✕Du bezeichnest Dich als „Wachmann“ oder „Security“, ohne die Sachkundeprüfung § 34a GewO mit Prüfungsdatum und IHK-Standort anzugeben. Personaler erkennen daran sofort, ob Du formal einsatzbereit bist.
✕Du gibst Deine Standortarten nicht konkret an. Werkschutz im Chemiepark verlangt andere Skills als Objektschutz in einer Bankfiliale – nenne Branchen, Standortgrößen und Sicherheitsstufen.
✕Du listest generische Soft Skills wie „Teamfähigkeit“ oder „Belastbarkeit“ statt konkrete Systeme (Salto, Interflex, Genetec, Tetra-BOS). Personaler durchschauen das sofort und werten Deine Bewerbung ab.

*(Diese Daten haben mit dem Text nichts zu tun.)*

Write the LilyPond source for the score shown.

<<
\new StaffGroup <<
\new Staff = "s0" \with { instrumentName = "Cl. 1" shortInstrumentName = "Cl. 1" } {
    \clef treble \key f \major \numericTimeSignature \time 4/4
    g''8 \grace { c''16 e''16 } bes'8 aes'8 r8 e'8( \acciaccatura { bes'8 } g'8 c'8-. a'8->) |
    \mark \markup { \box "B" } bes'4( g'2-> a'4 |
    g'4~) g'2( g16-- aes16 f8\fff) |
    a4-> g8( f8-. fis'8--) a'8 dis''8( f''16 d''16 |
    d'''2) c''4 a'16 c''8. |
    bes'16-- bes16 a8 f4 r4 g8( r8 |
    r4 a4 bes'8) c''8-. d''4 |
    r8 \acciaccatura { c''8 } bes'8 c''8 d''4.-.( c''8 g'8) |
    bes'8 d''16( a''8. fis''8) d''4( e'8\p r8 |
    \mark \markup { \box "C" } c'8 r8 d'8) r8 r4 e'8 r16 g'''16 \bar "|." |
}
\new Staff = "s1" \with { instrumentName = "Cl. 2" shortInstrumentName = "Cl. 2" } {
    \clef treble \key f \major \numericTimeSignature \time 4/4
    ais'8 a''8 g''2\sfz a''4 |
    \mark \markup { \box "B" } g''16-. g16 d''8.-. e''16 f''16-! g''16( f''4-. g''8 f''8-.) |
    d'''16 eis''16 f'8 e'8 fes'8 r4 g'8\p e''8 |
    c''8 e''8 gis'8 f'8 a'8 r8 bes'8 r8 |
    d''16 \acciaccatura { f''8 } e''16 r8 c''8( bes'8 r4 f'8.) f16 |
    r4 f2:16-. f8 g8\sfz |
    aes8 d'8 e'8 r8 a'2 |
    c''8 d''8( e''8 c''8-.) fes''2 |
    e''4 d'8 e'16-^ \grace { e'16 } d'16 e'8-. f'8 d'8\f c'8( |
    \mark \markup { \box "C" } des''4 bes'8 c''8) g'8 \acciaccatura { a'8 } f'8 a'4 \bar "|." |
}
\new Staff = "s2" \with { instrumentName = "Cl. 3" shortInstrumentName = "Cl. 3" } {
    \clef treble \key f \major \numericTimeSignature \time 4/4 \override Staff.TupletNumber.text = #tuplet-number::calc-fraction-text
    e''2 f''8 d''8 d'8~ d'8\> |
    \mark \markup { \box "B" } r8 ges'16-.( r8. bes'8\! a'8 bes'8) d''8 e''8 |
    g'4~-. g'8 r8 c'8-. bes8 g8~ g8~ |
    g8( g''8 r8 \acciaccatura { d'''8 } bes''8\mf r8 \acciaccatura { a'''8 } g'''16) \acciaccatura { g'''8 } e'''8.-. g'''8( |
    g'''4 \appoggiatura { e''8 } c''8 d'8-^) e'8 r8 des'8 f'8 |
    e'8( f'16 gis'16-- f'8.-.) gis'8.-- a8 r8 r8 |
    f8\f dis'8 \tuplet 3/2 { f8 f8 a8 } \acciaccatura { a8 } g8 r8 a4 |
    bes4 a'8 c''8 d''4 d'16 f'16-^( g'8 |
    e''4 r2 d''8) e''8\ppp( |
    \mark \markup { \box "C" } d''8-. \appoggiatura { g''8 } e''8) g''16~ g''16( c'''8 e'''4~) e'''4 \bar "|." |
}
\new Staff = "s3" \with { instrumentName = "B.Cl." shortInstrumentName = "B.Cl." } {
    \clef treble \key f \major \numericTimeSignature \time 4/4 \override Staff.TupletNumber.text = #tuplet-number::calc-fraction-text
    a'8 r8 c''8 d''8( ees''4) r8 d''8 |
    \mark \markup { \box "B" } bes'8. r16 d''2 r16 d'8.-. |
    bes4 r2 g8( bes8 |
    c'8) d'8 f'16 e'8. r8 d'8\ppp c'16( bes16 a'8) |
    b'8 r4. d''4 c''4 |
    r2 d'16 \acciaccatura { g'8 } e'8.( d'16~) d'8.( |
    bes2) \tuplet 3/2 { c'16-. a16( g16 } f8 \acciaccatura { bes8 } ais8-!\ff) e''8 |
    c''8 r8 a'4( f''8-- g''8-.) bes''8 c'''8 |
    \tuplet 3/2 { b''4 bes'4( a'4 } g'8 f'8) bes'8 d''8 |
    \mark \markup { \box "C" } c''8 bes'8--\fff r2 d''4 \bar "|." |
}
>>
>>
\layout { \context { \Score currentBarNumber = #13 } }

✕Du verschweigst Deine Schichtbereitschaft. Für Personaleinsatzplaner:innen ist die Information „Früh, Spät und Nacht inklusive Wochenende“ entscheidend – schreib es explizit hin.
✕Du erwähnst keine bestehende ZÜP, obwohl Du eine hast. Eine aktive Zuverlässigkeitsüberprüfung spart Dir und dem Arbeitgeber mehrere Monate Wartezeit und ist ein starkes Auswahlkriterium.
✕Du führst Brandschutzhelfer- und Erste-Hilfe-Schein ohne Ausstellungs- und Ablaufdatum auf. Ein abgelaufener Kurs ist ein Ausschlussgrund für den Dienstantritt – das prüft HR sofort.
✕Du quantifizierst Deine Erfahrung nicht. Sage statt „Zutrittskontrolle“ lieber „rund 600 Identitätsprüfungen pro Schicht“ und mache so Deinen Einsatzumfang sichtbar.